Text segment:
Question

Find mean and variance of the set of observations 3, 5, 7, 9, 11.​

Answer 1

Answer:

Step-by-step explanation:

Mean =3+5+7+9+11/5=7

1st observation=7-3=4

2nd. =7-5=2

....all 5th on is 4,2,0,-2,-4

Square of all ob =16+4+0+(-4)+(-16)=0

Hence variance =0

Answer 2

Given:

A set of observations 3, 5, 7, 9, 11.​

To find:

Mean and variance.

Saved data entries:
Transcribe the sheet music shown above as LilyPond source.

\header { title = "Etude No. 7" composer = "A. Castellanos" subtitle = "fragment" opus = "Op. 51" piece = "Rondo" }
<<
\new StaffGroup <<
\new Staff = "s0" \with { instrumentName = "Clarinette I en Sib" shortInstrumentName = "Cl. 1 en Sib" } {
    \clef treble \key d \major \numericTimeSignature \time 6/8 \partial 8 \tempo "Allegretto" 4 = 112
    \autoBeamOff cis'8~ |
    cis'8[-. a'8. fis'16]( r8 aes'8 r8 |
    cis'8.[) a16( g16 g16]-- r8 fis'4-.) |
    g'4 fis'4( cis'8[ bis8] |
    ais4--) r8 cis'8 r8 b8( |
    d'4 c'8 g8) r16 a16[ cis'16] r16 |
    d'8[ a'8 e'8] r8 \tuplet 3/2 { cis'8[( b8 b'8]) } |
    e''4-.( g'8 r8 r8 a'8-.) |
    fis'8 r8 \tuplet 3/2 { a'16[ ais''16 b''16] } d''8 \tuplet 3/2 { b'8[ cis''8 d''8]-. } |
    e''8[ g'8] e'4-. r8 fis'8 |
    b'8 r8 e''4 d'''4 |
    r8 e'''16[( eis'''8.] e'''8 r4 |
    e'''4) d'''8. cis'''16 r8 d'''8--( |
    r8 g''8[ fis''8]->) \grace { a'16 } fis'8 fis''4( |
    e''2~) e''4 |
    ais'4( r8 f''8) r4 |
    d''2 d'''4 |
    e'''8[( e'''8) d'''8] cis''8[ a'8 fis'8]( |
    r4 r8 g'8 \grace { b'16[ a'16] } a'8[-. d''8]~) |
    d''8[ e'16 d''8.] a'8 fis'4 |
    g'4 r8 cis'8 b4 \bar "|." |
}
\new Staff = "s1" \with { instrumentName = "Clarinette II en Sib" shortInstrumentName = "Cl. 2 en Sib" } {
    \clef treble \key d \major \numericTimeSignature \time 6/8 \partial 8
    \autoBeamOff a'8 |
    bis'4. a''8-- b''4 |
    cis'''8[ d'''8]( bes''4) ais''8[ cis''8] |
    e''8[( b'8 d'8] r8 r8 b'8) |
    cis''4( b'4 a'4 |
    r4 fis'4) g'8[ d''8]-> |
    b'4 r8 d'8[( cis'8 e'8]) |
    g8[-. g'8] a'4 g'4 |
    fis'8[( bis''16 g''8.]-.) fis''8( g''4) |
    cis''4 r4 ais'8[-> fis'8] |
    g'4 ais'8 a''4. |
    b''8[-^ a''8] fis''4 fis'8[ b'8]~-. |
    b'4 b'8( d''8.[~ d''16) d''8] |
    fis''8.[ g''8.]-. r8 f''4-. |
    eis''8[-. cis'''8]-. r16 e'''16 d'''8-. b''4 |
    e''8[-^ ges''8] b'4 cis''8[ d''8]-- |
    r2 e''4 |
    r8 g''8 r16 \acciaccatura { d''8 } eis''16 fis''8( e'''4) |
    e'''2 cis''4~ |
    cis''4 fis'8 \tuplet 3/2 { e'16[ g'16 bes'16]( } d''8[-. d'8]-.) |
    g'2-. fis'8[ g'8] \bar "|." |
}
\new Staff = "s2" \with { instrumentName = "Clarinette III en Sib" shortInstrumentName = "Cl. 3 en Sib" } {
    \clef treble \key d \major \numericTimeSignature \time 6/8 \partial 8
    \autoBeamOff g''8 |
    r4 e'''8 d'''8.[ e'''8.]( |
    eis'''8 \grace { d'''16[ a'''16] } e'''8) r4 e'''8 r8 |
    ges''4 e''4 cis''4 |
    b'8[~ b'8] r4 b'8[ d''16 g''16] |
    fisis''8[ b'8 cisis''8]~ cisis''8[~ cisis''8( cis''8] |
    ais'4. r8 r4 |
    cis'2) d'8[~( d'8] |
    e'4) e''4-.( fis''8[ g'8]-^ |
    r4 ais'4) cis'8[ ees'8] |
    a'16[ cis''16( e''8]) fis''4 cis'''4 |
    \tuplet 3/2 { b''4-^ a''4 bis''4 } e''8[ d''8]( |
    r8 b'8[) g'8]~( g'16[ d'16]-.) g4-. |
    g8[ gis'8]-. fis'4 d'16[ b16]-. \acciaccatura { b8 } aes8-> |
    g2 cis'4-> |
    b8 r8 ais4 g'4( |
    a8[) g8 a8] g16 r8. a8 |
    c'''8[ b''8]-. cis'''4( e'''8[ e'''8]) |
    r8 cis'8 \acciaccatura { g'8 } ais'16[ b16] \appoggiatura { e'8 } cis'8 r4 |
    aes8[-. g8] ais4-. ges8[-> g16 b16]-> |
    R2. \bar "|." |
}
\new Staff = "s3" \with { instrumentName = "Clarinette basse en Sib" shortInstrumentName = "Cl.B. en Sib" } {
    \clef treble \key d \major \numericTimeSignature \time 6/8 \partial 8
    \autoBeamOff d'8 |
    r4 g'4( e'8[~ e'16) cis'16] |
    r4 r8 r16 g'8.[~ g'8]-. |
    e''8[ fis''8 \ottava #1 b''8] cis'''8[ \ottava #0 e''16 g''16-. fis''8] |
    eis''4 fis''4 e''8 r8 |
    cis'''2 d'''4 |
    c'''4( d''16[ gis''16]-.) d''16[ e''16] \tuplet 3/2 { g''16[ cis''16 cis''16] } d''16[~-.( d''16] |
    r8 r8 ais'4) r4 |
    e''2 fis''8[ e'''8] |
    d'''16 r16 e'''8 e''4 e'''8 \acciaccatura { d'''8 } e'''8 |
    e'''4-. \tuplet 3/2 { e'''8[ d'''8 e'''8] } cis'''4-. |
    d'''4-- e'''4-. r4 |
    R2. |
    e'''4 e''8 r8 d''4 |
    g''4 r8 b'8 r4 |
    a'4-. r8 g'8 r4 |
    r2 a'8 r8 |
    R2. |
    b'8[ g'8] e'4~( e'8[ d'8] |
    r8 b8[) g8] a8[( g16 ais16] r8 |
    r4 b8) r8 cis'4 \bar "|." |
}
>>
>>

Brief 1: Decide whether each statement agrees with the mean-and-variance thread. Answer yes or no for each one, and quote the deciding words from the thread. (a) The observations are 3, 5, 7, 9, 11. (b) Answer 1 gives the mean as 5. (c) Answer 2 states that the mean and variance are to be found.
Brief 2: Carry on the mean-and-variance thread from its final line, writing the rest of Answer 2.
This data was taken from a separate source.

Task response 1:
(a) Yes: "A set of observations 3, 5, 7, 9, 11."
(b) No: "Mean =3+5+7+9+11/5=7"
(c) Yes: "To find:" … "Mean and variance."

Task response 2:
Solution:

Set of observations = 3, 5, 7, 9, 11.​

$Mean for Ungrouped Data: \bar{x}=\frac{x_{1}+x_{2}+\cdots x_{n}}{n} = \frac{3+ 5 + 7 + 9 + 11}{5}= 7.$

$Variance for ungrouped data = \frac{\left(x_{i}-x\right)^{2}}{n} \\\\ = \frac{\begin{array}{l}(3-5)^{2}+(5-5)^{2}+(7-5)^{2}+(9-5)^{2} +(11-5)^{2}\end{array}}{5} \\\\ = \frac{4+0+4+16+36}{5} = 12.$

Therefore, the mean and variance of the set of observations 3, 5, 7, 9, 11 are 7 and 12 respectively.